START INFORMATION PROVIDED
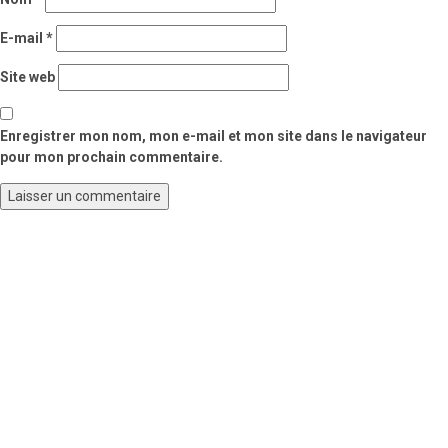
E-mail
*
Site web
Enregistrer mon nom, mon e-mail et mon site dans le navigateur
pour mon prochain commentaire.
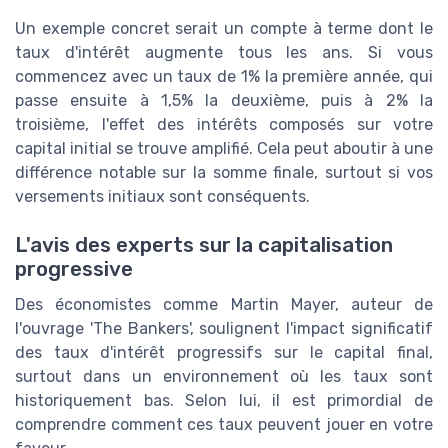
Un exemple concret serait un compte à terme dont le
taux d'intérêt augmente tous les ans. Si vous
commencez avec un taux de 1% la première année, qui
passe ensuite à 1,5% la deuxième, puis à 2% la
troisième, l'effet des intérêts composés sur votre
capital initial se trouve amplifié. Cela peut aboutir à une
différence notable sur la somme finale, surtout si vos
versements initiaux sont conséquents.
L'avis des experts sur la capitalisation
progressive
Des économistes comme Martin Mayer, auteur de
l'ouvrage 'The Bankers', soulignent l'impact significatif
des taux d'intérêt progressifs sur le capital final,
surtout dans un environnement où les taux sont
historiquement bas. Selon lui, il est primordial de
comprendre comment ces taux peuvent jouer en votre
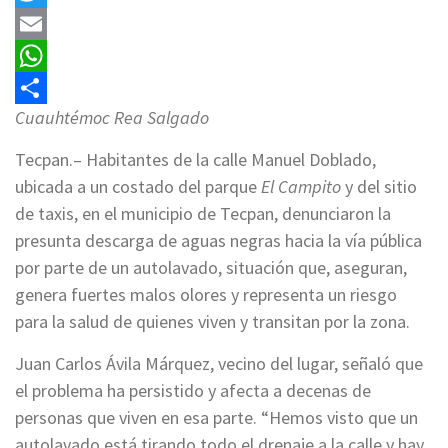
Twitter
Email
WhatsApp
Cuauhtémoc Rea Salgado
Compartir
Tecpan.– Habitantes de la calle Manuel Doblado,
ubicada a un costado del parque
El Campito
y del sitio
de taxis, en el municipio de Tecpan, denunciaron la
presunta descarga de aguas negras hacia la vía pública
por parte de un autolavado, situación que, aseguran,
genera fuertes malos olores y representa un riesgo
para la salud de quienes viven y transitan por la zona.
Juan Carlos Ávila Márquez, vecino del lugar, señaló que
el problema ha persistido y afecta a decenas de
personas que viven en esa parte. “Hemos visto que un
autolavado está tirando todo el drenaje a la calle y hay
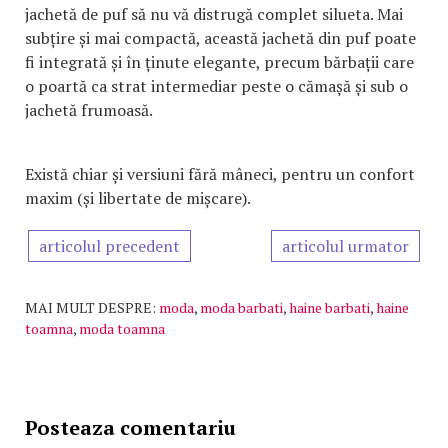
jachetă de puf să nu vă distrugă complet silueta. Mai
subțire și mai compactă, această jachetă din puf poate
fi integrată și în ținute elegante, precum bărbații care
o poartă ca strat intermediar peste o cămașă și sub o
jachetă frumoasă.
Există chiar și versiuni fără mâneci, pentru un confort
maxim (și libertate de mișcare).
articolul precedent
articolul urmator
MAI MULT DESPRE:
moda
,
moda barbati
,
haine barbati
,
haine
toamna
,
moda toamna
Posteaza comentariu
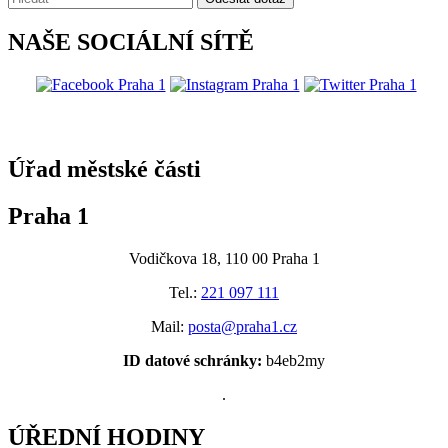
NAŠE SOCIÁLNÍ SÍTĚ
@praha1
Úřad městské části
Praha 1
Vodičkova 18, 110 00 Praha 1
Tel.:
221 097 111
Mail:
posta@praha1.cz
ID datové schránky:
b4eb2my
.
ÚŘEDNÍ HODINY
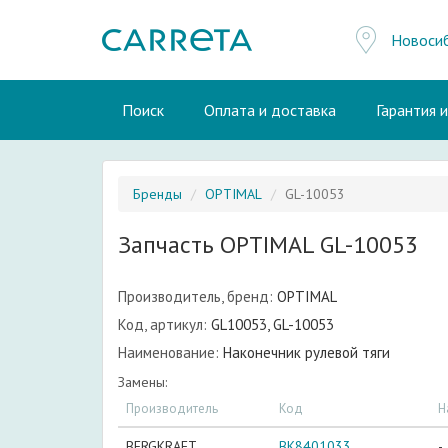
Новоси
Поиск
Оплата и доставка
Гарантия 
Бренды
OPTIMAL
GL-10053
Запчасть OPTIMAL GL-10053
Производитель, бренд:
OPTIMAL
Код, артикул:
GL10053, GL-10053
Наименование:
Наконечник рулевой тяги
Замены:
Производитель
Код
Н
BERGKRAFT
BK8401033
-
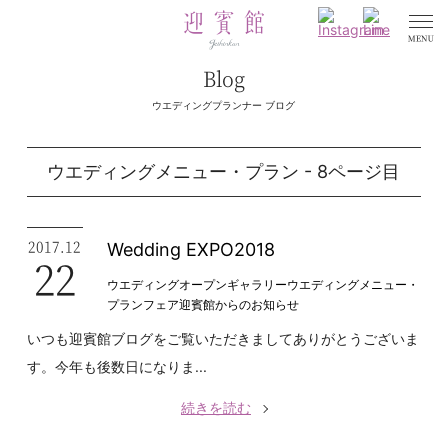
Blog
ウエディングプランナー ブログ
ウエディングメニュー・プラン - 8ページ目
2017.12
Wedding EXPO2018
22
ウエディングオープンギャラリー
ウエディングメニュー・
プラン
フェア
迎賓館からのお知らせ
いつも迎賓館ブログをご覧いただきましてありがとうございま
す。今年も後数日になりま...
続きを読む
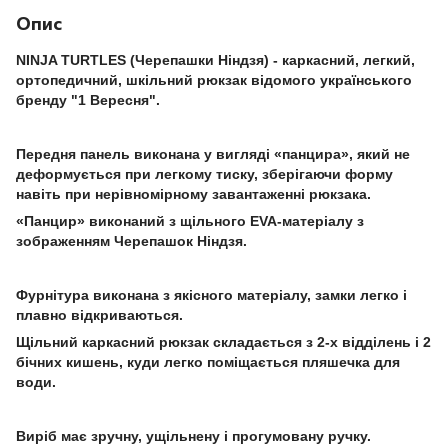
Опис
NINJA TURTLES (Черепашки Ніндзя) - каркасний, легкий,
ортопедичний, шкільний рюкзак відомого українського
бренду "1 Вересня".
Передня панель виконана у вигляді «панцира», який не
деформується при легкому тиску, зберігаючи форму
навіть при нерівномірному завантаженні рюкзака.
«Панцир» виконаний з щільного EVA-матеріалу з
зображенням Черепашок Ніндзя.
Фурнітура виконана з якісного матеріалу, замки легко і
плавно відкриваються.
Щільний каркасний рюкзак складається з 2-х відділень і 2
бічних кишень, куди легко поміщається пляшечка для
води.
Виріб має зручну, ущільнену і прогумовану ручку.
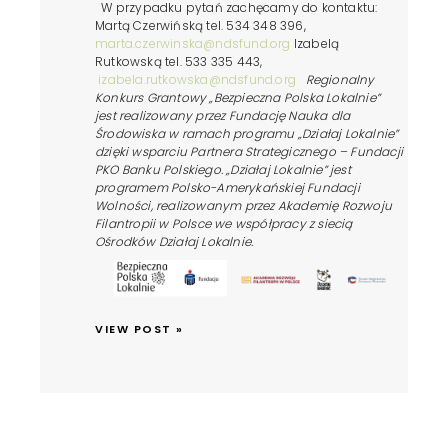
W przypadku pytań zachęcamy do kontaktu:
Martą Czerwińską tel. 534 348 396,
marta.czerwinska@ndsfund.org
Izabelą
Rutkowską tel. 533 335 443,
izabela.rutkowska@ndsfund.org
Regionalny
Konkurs Grantowy „Bezpieczna Polska Lokalnie”
jest realizowany przez Fundację Nauka dla
Środowiska w ramach programu „Działaj Lokalnie”
dzięki wsparciu Partnera Strategicznego – Fundacji
PKO Banku Polskiego. „Działaj Lokalnie” jest
programem Polsko-Amerykańskiej Fundacji
Wolności, realizowanym przez Akademię Rozwoju
Filantropii w Polsce we współpracy z siecią
Ośrodków Działaj Lokalnie.
VIEW POST »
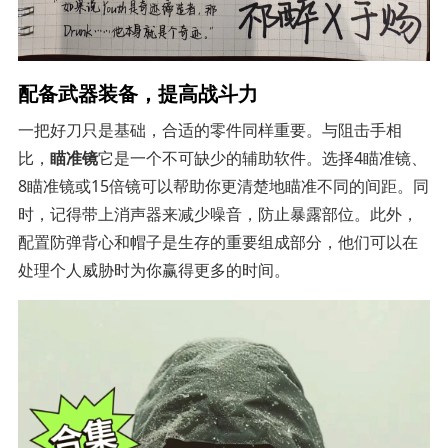
配备武器装备，提高战斗力
一把好刀只是基础，合适的零件同样重要。与阻击手相
比，
瞄准镜
它是一个不可缺少的辅助软件。选择4瞄准镜、
8瞄准镜或15倍镜可以帮助你更清楚地瞄准不同的间距。同
时，记得带上消声器来减少噪音，防止暴露部位。此外，
配置防弹背心和帽子是生存的重要组成部分，他们可以在
处理个人威胁时为你赢得更多的时间。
END INFORMATION PROVIDED
## [WHAT THE TASK ASKS]
Using the listing above, show every line that includes the string "calle".

## [RESULT FOR THIS EXERCISE]
Tecpan.– Habitantes de la calle Manuel Doblado,
autolavado está tirando todo el drenaje a la calle y hay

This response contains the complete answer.